Dalam sebuah penelitian yang dilakukan International
Data Corp (IDC) dan diterbitkan pada bulan Mei Tahun ini bertajuk 2009 Global
Software Piracy Study, disimpulkan bahwa peng-install-an software tanpa lisensi
pada komputer (PC) di Indonesia meningkat satu poin menjadi 86% pada 2009
dibanding tahun sebelumnya. IDC lebih lanjut memperkirakan bahwa nilai software
tanpa lisensi di Indonesia pada 2009 juga meningkat tajam menjadi US$ 886 juta.
Berdasarkan penelitian IDC yang belum lama ini
diumumkan secara global. Studi bertajuk ”Dampak Ekonomi dari Pengurangan
Tingkat Pembajakan Peranti Lunak” ini meneliti manfaat ekonomi yang
diperoleh dengan menekan pembajakan software di 42 negara di seluruh dunia.

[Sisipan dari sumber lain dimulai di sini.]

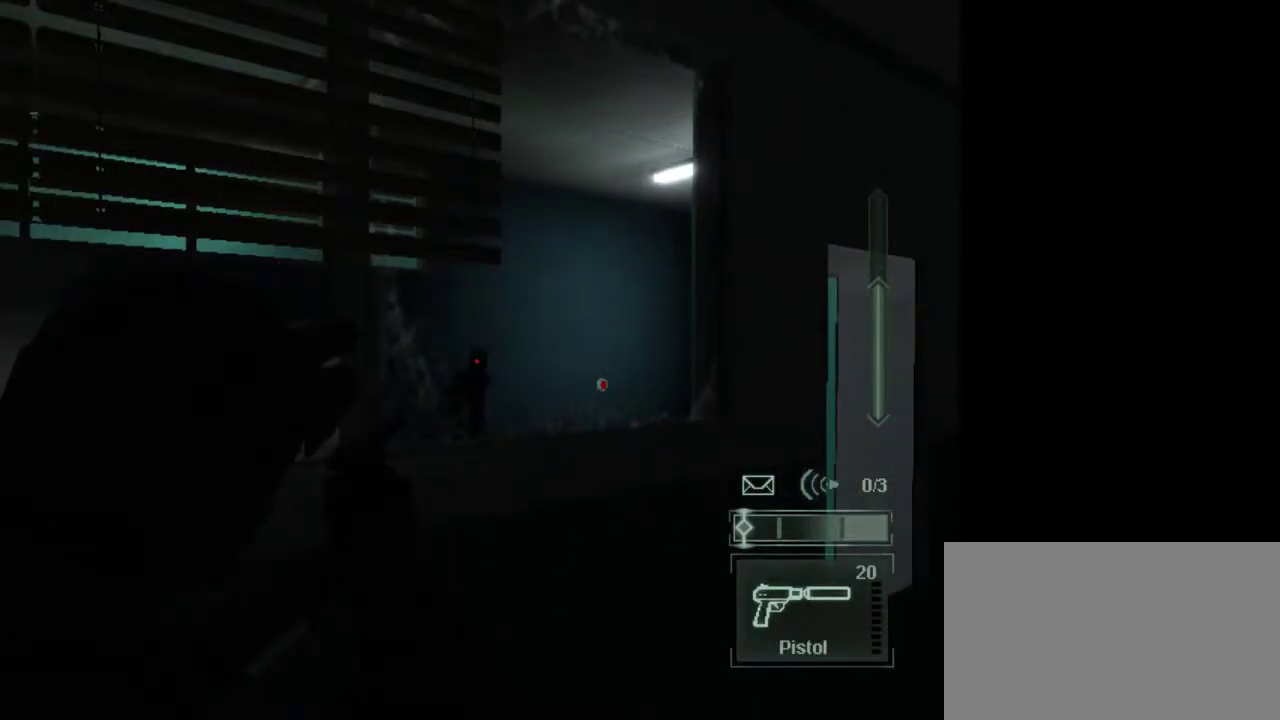
{"keys": [], "mouse": [], "events": [[83, "mouse_left", "down"], [233, "mouse_left", "up"]]}
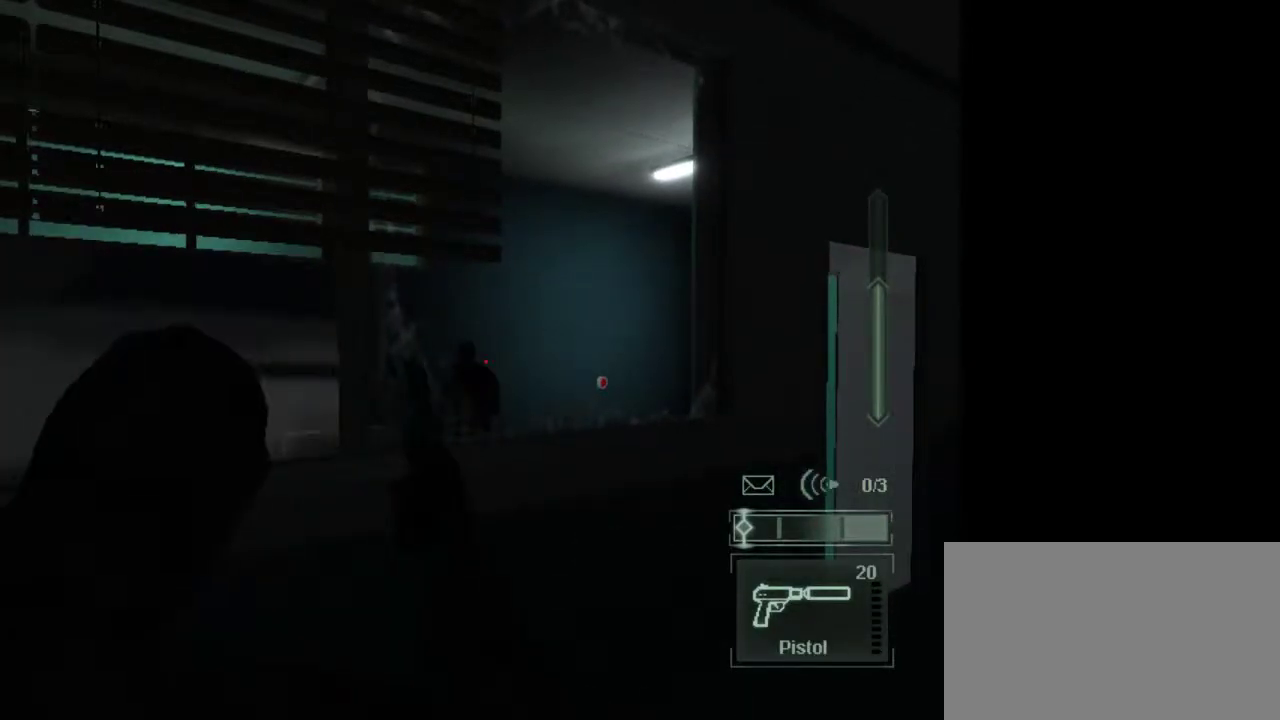
{"keys": [], "mouse": [], "events": []}
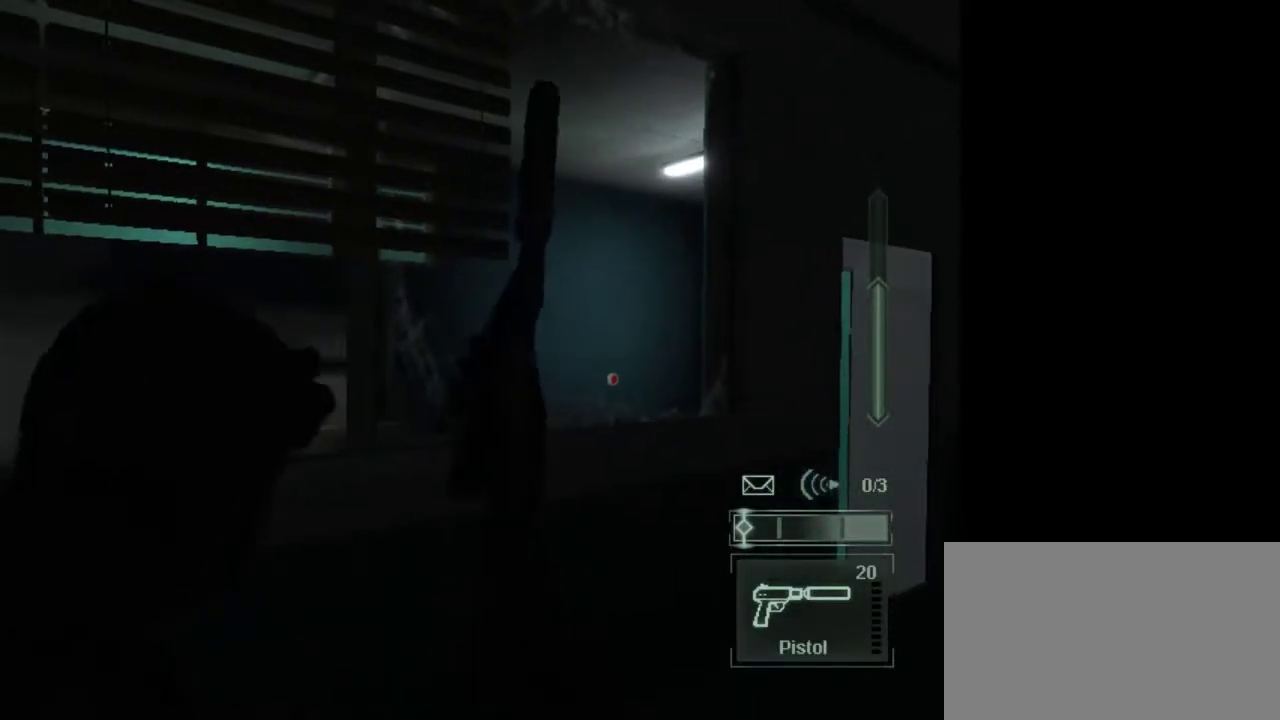
{"keys": [], "mouse": [], "events": [[117, "1", "down"], [217, "1", "up"]]}
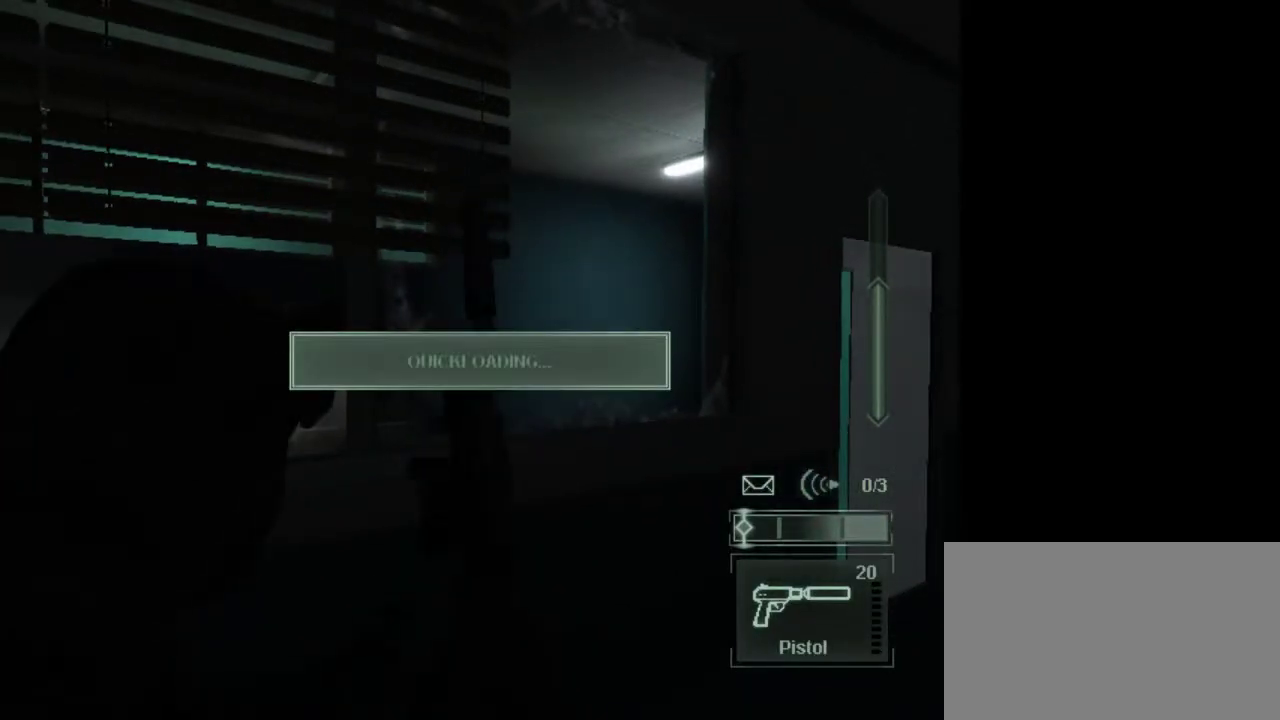
{"keys": [], "mouse": [], "events": []}
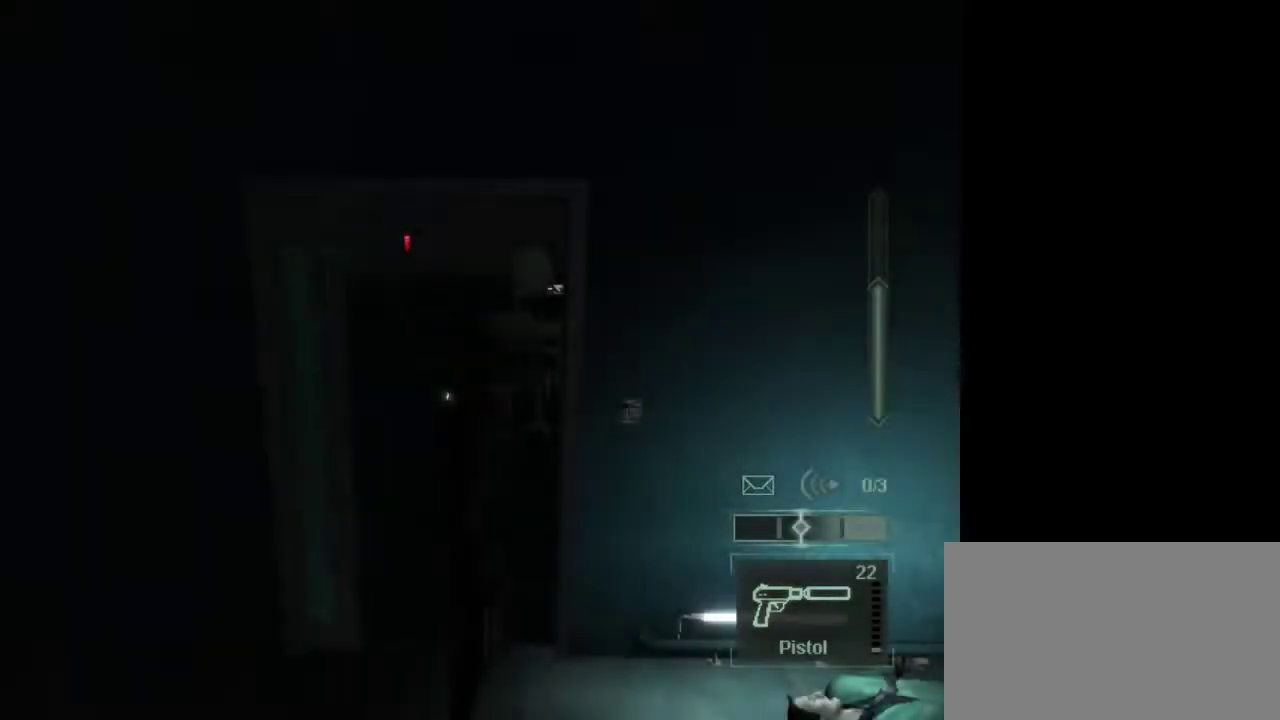
{"keys": ["w"], "mouse": [], "events": [[250, "w", "down"]]}
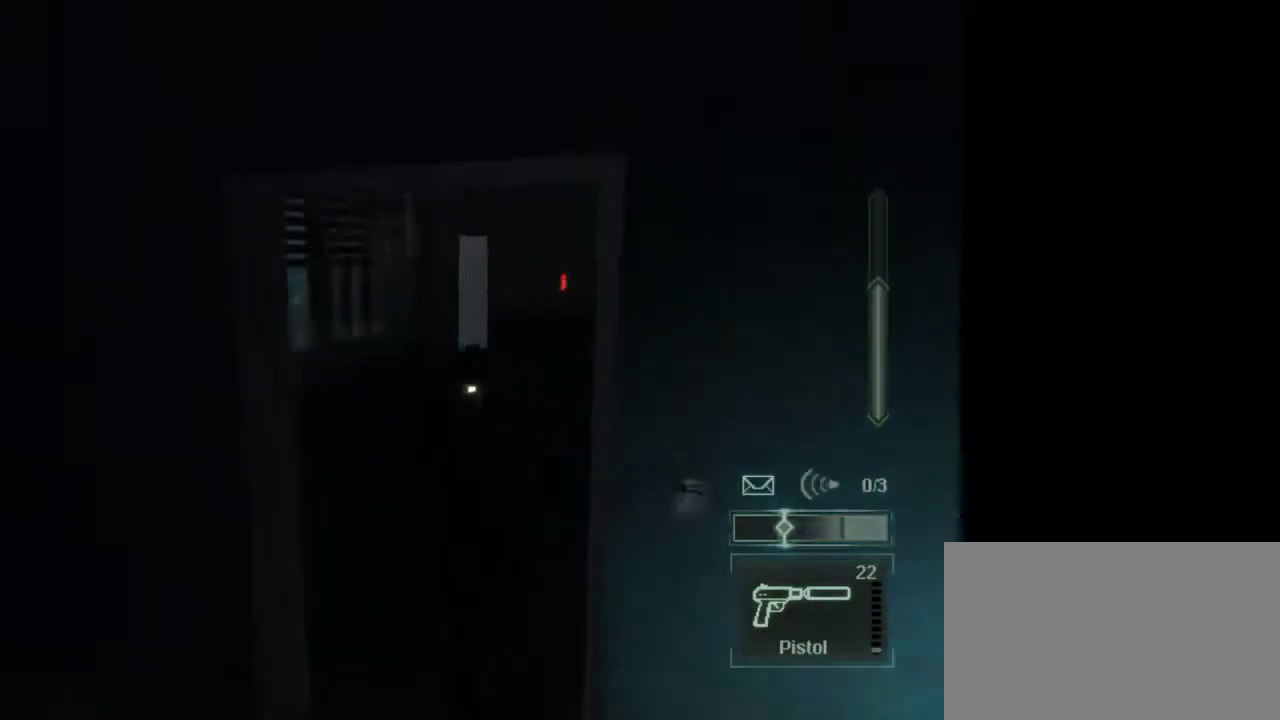
{"keys": ["w"], "mouse": [], "events": [[217, "e", "down"], [317, "e", "up"]]}
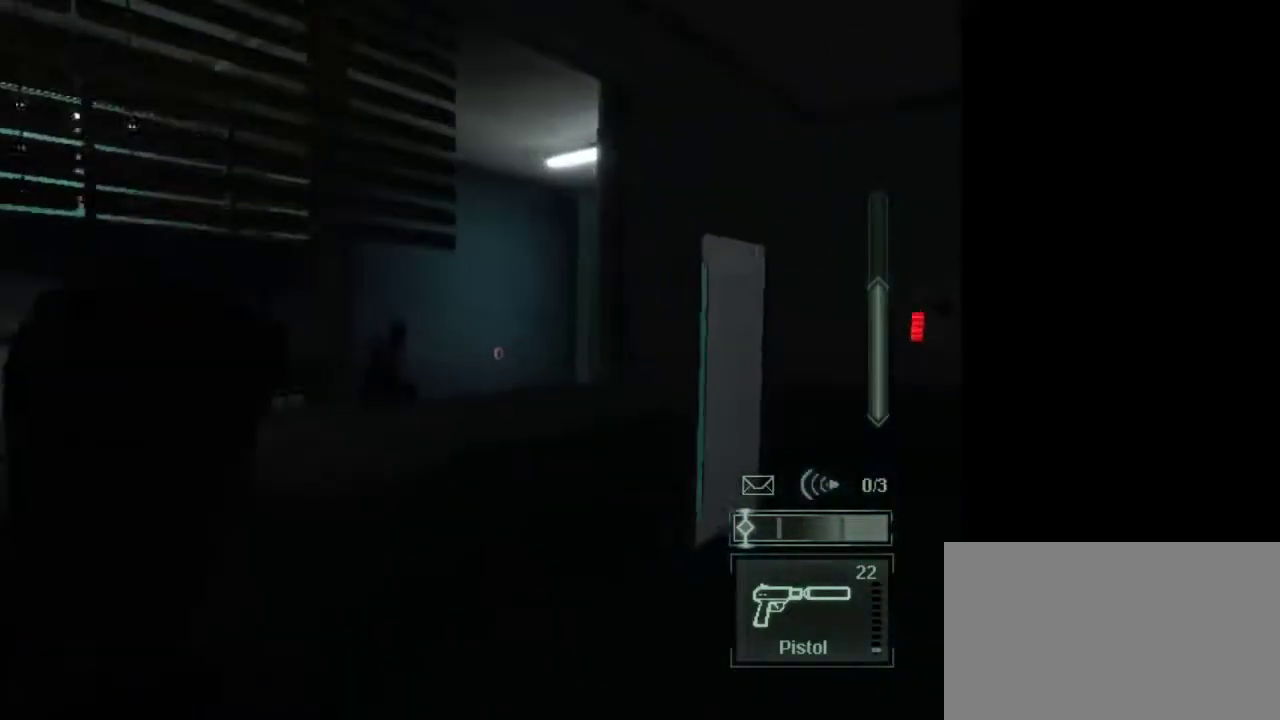
{"keys": ["w"], "mouse": [], "events": [[283, "mouse_right", "down"], [367, "mouse_right", "up"]]}
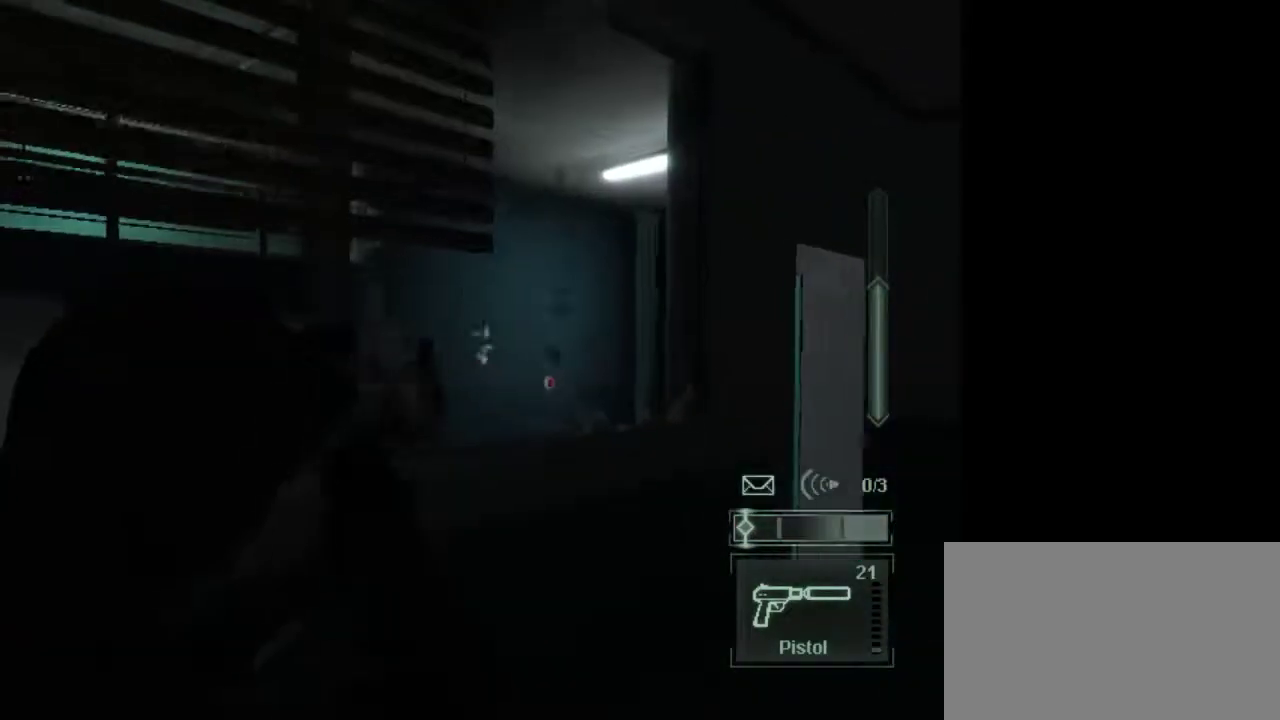
{"keys": [], "mouse": [], "events": [[17, "mouse_left", "down"], [100, "mouse_left", "up"], [300, "w", "up"]]}
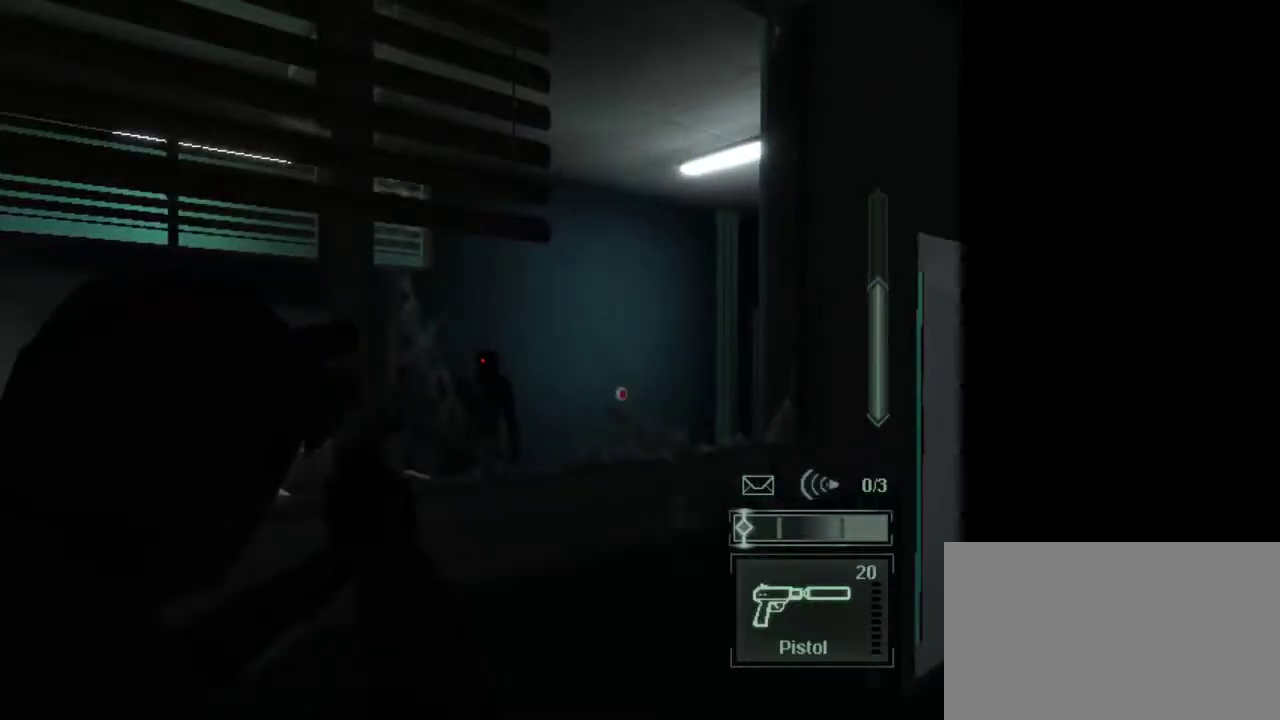
{"keys": ["e"], "mouse": [], "events": [[33, "mouse_left", "down"], [117, "mouse_left", "up"], [500, "e", "down"]]}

Untuk Indonesia, studi ini menyimpulkan bahwa mengurangi tingkat pembajakan
software sebesar 10 persen selama empat tahun akan menciptakan lebih dari 1.884
lapangan pekerjaan berkualifikasi high- tech job, meningkatkan GDP sebesar US$
2,4 miliar, dan menghasilkan pemasukan pajak hampir sebesar US$ 124 juta pada
2013. Lebih penting lagi, diperkirakan 55 persen dari manfaat tersebut
dinikmati di tingkat ekonomi lokal.
Pembajakan
Software dan Kemajuan Ekonomi Suatu Negara
Ketergantungan suatu negara terhadap software bajakan
akan menyebabkan kemunduran ekonomi. Tertutupnya lapangan pekerjaan di sektor
ekonomi kreatif (Software) bagi para pencari kerja baru. Dengan tertutupnya
peluang pekerjaan ini maka akan terjadi stagnasi pertumbuhan ekonomi. Selain
itu, perusahaan-perusahaan IT Dunia akan enggan untuk berinvestasi di
Indonesia. Untuk itu, maka diperlukan sebuah kebijakan akan pentingnya
perlindungan Hak Cipta Software ini. Kesadaran menggunakan software original
harus sudah menjadi budaya masyarakat kita. Didalam Undang-Undang Hak Cipta No
19 Tahun 2002 pasal 30 tentang Hak Cipta atas Ciptaan Program Komputer diatur
masa waktu perlindungan software yaitu berlaku selama 50 tahun sejak pertama
kali diumumkan (dipasarkan). Jika selama 50 tahun masa perlindungan ini sangat
efektif maka imbasnya adalah besarnya nilai pajak yang akan dibayarkan oleh
perusahaan-perusahaan IT yang berinvestasi di Indonesia. Namun yang terjadi
adalah, ketika pertama kali versi trial software itu di rilis maka tidak lama
kemudian versi bajakannya telah beredar di Indonesia. Lebih parah lagi jika
software hasil 100 % Indonesia dibajak di negeri sendiri, maka otomatis vendor
lokal software lokal akan ambruk dan tidak bisa pula memberikan pajaknya dari
setiap penjualan software original tersebut.
Oleh karena itu,
sebuah negara berkembang yang tinggi tingkat pembajakan softwarenya akan susah
untuk maju menjadi negara yang maju di bidang IPTEK. Karena fondasi dasar
ekonomi kreatifnya sangat lemah dalam hal perlindungan Hak Kekayaan
Intelektualnya (HKI). Selain itu dengan tidak adanya sanksi yang tegas terhadap
pembajakan software ini akan menyebabkan tingkat ketergantungan yang cukup akut
terhadap mandeknya kreatifitas dan inovasi masyarakat Indonesia. Kita hanya
akan terjebak kepada pola instan, terjebak kepada masyarakat konsumtif, dan
tidak akan pernah berniat untuk berubah menjadi bangsa produktif yang bisa menghasilkan
berbagai software mandiri. Untuk memutus siklus pembajakan software ini,
kiranya perlu dilakukan dua kebijakan tegas yaitu : (1). Mendukung penuh
penegakan Hukum di Bidang Software Berbayar, dan (2). Mendukung penuh
penggunaan software opensource (terbuka) yang bersifat gratis. Kedua kebijakan
ini harus sudah dituangkan kedalam kurikulum pembelajaran di mulai sekolah
Dasar sampai dengan Perguruan Tinggi. Karena sesunggunya sadar HKI ini paling
banyak di sektor Pendidikan. Jika setiap peserta didik faham dengan baik akan
HKI di bidang software maka dengan sendirinya mereka akan berfikir untuk
menghasilkan sendiri sofware secara mandiri.